ACTIVITY: All that is needed is an exact copy of the lines from the beginning of the data below through the line containing "seconds. Each non", minus the pictures.

Stored data entries
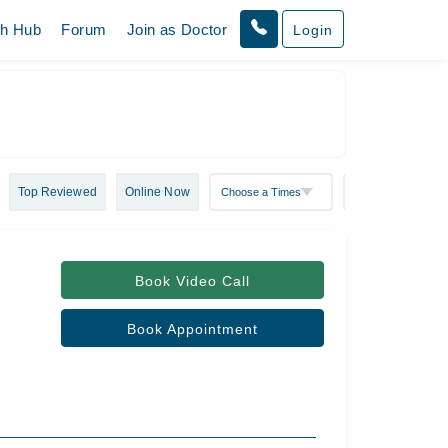
th Hub
Forum
Join as Doctor
Login
Top Reviewed
Online Now
Book Video Call
Book Appointment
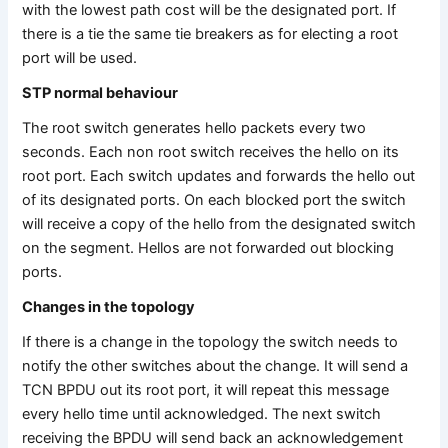
with the lowest path cost will be the designated port. If
there is a tie the same tie breakers as for electing a root
port will be used.
STP normal behaviour
The root switch generates hello packets every two
seconds. Each non root switch receives the hello on its
root port. Each switch updates and forwards the hello out
of its designated ports. On each blocked port the switch
will receive a copy of the hello from the designated switch
on the segment. Hellos are not forwarded out blocking
ports.
Changes in the topology
If there is a change in the topology the switch needs to
notify the other switches about the change. It will send a
TCN BPDU out its root port, it will repeat this message
every hello time until acknowledged. The next switch
receiving the BPDU will send back an acknowledgement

EXERCISE RESPONSE:
th Hub
Forum
Join as Doctor
Login
Top Reviewed
Online Now
Book Video Call
Book Appointment
with the lowest path cost will be the designated port. If
there is a tie the same tie breakers as for electing a root
port will be used.
STP normal behaviour
The root switch generates hello packets every two
seconds. Each non root switch receives the hello on its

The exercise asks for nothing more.